Les deux ministres en charge
Bangkok – L’école thaïlandaise est en mauvaise posture. Officiellement gratuite depuis près de vingt ans, elle reste en réalité coûteuse et profondément inégalitaire. Et les réformes annoncées par les ministres Pheu Thai du gouvernement de coalition menée par le Bumjaithai, loin d’apporter une solution, semblent prolonger les travers d’un système déjà fragilisé.
Une gratuité illusoire
Lors d’une table ronde organisée le 8 juin 2026 par le Nation Visionary Club, experts et étudiants ont rappelé que les familles pauvres continuent de supporter des frais élevés. Selon le Dr Kraiyos Patrawart, directeur du Equitable Education Fund, les foyers les plus modestes dépensent encore environ 10 000 bahts par an pour l’éducation de leurs enfants, tandis que les plus riches investissent sept fois plus. Résultat : une « double inégalité » où les plus pauvres paient trop pour un enseignement de moindre qualité.
Cette fracture se traduit dans les résultats scolaires. Si la Thaïlande produit parfois des élèves capables de décrocher des médailles aux Olympiades internationales, près des deux tiers des jeunes restent en dessous du seuil de compétence fixé par l’OCDE.
Une réforme qui recycle le passé
Dans ce contexte, la réforme présentée par les ministres Pheu Thai Yodchanan Wongsawat et Prasert Jantararuangtong a surpris. Attendus comme modernisateurs, ils reprennent pourtant les recettes de leurs prédécesseurs du Bumjaithai : insistance sur l’identité nationale, la monarchie et les « racines ». Le nouveau curriculum met en avant trois matières – histoire, langue thaïe et éducation civique – au détriment des sciences et des apprentissages techniques.
Alors que le pays peine à rivaliser dans les domaines technologiques, cette orientation inquiète les parents.
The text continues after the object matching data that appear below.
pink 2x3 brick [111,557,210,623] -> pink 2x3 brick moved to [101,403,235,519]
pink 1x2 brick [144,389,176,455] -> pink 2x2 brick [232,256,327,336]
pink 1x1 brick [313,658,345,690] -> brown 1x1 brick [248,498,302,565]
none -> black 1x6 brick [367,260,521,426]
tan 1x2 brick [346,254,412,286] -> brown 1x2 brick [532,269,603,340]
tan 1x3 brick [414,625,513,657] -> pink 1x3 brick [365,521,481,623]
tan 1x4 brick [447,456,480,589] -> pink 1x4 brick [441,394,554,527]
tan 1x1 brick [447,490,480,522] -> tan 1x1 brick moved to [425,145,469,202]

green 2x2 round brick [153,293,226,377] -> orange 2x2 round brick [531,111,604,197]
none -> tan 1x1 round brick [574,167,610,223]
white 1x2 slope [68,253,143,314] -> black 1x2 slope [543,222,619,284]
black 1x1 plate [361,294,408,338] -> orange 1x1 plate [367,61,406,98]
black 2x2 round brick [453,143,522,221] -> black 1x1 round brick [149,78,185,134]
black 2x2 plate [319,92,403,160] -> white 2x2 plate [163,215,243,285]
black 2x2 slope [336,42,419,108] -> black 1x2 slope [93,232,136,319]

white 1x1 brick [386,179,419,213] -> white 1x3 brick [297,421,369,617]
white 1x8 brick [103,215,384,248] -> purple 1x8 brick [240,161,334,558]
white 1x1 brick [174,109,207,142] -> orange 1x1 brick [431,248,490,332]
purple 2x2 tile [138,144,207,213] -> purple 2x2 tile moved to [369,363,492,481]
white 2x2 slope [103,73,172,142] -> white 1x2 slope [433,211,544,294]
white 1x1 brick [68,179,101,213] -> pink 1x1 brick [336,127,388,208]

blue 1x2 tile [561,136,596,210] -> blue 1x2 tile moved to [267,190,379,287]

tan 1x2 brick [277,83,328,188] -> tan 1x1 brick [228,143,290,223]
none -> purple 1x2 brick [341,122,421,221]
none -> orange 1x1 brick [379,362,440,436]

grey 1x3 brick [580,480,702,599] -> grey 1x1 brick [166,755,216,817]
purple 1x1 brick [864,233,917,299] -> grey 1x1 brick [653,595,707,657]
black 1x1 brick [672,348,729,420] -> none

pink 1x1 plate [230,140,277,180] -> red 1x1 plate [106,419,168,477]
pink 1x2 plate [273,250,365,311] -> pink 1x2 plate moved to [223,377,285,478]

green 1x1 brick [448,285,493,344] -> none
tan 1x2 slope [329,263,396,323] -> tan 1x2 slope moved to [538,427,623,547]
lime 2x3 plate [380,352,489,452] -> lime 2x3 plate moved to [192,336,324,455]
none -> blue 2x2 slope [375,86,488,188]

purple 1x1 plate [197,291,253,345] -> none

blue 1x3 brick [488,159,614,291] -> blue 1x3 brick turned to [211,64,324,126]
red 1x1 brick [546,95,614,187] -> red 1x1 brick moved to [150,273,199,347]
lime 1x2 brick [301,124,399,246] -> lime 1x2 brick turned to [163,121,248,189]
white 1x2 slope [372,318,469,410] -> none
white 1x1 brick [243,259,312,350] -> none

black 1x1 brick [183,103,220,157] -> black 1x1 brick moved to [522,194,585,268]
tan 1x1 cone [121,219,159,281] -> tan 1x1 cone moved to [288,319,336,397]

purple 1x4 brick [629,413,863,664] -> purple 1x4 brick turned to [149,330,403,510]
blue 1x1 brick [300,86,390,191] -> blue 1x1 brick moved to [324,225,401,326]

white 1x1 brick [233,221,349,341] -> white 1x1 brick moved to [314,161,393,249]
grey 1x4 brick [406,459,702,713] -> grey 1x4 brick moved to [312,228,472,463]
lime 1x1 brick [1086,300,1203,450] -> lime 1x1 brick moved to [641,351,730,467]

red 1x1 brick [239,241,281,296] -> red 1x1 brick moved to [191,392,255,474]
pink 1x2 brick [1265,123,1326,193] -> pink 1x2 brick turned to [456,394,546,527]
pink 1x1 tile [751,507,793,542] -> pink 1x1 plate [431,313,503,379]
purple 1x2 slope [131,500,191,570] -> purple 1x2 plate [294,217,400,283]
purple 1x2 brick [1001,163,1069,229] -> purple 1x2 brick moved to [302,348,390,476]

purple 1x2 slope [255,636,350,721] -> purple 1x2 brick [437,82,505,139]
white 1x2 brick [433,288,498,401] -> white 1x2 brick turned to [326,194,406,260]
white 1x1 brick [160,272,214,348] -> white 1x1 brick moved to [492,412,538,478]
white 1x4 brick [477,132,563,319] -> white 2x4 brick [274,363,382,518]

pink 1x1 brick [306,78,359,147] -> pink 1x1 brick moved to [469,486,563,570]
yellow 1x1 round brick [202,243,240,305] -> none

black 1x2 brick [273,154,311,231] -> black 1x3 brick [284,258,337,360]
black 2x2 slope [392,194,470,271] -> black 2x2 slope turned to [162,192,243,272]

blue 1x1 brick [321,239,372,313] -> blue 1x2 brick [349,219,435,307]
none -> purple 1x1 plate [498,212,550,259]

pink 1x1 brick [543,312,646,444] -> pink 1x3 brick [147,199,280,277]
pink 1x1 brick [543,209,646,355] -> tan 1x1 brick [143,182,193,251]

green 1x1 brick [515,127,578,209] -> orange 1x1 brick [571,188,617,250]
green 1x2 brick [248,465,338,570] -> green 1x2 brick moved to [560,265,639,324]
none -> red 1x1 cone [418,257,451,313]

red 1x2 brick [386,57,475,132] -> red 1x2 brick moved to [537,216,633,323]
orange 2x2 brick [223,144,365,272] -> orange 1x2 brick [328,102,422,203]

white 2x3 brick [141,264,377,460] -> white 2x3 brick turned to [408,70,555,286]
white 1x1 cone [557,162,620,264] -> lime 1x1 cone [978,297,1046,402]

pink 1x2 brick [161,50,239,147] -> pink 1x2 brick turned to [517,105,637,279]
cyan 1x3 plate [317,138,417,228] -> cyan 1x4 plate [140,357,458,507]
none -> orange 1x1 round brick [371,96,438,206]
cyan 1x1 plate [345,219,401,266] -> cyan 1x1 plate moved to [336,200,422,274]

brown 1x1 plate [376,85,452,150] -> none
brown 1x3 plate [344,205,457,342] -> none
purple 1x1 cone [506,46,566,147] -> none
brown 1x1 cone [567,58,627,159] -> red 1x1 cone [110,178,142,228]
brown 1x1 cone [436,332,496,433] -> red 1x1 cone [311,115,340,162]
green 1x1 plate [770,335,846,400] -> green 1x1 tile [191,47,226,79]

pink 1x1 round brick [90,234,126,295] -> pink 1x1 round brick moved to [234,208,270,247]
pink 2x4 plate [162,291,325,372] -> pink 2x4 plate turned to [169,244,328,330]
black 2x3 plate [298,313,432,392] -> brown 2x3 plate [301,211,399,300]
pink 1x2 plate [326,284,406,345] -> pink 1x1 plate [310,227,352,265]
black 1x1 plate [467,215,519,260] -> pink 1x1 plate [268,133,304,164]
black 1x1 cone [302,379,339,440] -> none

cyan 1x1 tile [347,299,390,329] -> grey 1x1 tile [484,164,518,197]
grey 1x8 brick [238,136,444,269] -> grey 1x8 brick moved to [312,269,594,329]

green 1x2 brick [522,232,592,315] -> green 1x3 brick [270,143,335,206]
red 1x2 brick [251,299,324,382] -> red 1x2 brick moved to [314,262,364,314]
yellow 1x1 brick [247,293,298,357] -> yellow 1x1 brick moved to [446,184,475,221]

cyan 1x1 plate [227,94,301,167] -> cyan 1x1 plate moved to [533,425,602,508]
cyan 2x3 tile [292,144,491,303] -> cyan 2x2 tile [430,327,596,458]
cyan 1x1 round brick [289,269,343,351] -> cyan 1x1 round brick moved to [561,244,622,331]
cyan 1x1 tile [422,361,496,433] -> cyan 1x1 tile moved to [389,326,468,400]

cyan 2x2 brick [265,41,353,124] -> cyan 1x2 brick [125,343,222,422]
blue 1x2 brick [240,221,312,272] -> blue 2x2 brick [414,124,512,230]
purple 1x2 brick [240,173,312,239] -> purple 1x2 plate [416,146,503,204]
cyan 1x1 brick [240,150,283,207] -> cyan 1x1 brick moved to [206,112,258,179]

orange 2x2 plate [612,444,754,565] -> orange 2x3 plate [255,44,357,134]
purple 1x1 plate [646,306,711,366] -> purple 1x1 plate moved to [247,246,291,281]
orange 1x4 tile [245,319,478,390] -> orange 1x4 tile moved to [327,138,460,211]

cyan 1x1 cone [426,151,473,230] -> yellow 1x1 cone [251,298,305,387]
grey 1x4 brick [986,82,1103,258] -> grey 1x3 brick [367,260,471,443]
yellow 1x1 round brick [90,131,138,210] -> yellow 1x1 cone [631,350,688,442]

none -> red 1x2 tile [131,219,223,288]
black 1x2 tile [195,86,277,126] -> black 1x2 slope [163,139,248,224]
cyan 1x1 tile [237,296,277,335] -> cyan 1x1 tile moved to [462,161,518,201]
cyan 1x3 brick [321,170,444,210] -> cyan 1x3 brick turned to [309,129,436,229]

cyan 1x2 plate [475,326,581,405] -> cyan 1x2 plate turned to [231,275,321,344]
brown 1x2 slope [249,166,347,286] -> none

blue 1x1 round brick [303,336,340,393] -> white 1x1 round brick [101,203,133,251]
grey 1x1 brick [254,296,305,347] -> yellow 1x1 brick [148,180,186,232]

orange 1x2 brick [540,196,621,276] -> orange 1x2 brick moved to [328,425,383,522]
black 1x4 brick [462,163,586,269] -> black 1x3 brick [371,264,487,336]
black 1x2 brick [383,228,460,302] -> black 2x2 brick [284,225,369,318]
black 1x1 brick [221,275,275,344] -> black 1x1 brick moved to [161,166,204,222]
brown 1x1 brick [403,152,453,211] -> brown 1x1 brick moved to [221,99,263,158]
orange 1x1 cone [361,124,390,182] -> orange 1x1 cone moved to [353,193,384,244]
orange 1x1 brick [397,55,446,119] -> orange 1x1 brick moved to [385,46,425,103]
Les sciences sont reléguées au second plan, mentionnées comme un simple élément culturel à « intégrer ». Une stratégie qui risque de préparer les élèves à un patriotisme scolaire plutôt qu’à un marché du travail mondialisé.
Les écoles internationales sous pression
Autre volet controversé : l’accent mis sur la langue thaïe dans les écoles internationales. Le gouvernement affirme que « préserver la langue maternelle, c’est préserver l’identité ». Mais ces établissements sont justement choisis pour leur ouverture sur le monde et leur enseignement en anglais. Les familles urbaines et expatriées craignent que cette obligation réduise la compétitivité de leurs enfants à l’international.
Des écoles rurales abandonnées
Le modèle de financement par élève accentue les inégalités. Dans les zones rurales, des écoles primaires couvrant six niveaux fonctionnent parfois avec moins de six enseignants, contraints de gérer plusieurs classes à la fois. À Nan, des étudiants quittent l’école pour travailler dans les serres familiales, faute d’un programme adapté aux réalités locales. Le curriculum national, trop abstrait, ignore les compétences pratiques utiles aux économies régionales.
Une continuité déroutante
Ce qui choque le plus, c’est la continuité politique. Les ministres Pheu Thai, réputés sérieux et compétents, reprennent mot pour mot les slogans patriotiques de leurs prédécesseurs. Là où l’on attendait une rupture, on retrouve les mêmes logiques de recentrage identitaire. Pendant ce temps, les classements PISA placent la Thaïlande en bas du tableau, preuve que les apprentissages fondamentaux – maths, sciences – restent négligés.
Un avenir menacé par la technologie
Le Dr Kraiyos a averti que la société thaïlandaise devait repenser l’éducation à l’heure de l’intelligence artificielle, des interfaces cerveau-ordinateur et de l’informatique quantique. Or, les réformes actuelles regardent vers le passé. Elles privilégient la mémorisation et le patriotisme, au lieu de préparer les élèves aux bouleversements technologiques.
Un système piégé
La Thaïlande s’apprête à réformer son système éducatif mais, loin d’innover, elle recycle des recettes qui plombent déjà la qualité de l’enseignement. Les experts appellent à des réformes structurelles : financement basé sur les besoins, autonomie accrue des établissements, révision de la loi nationale sur l’éducation. Faute de quoi, l’écart entre écoles favorisées et défavorisées risque de se creuser encore, et les élèves thaïlandais de rester prisonniers d’un système qui ne les prépare ni à l’avenir, ni au monde.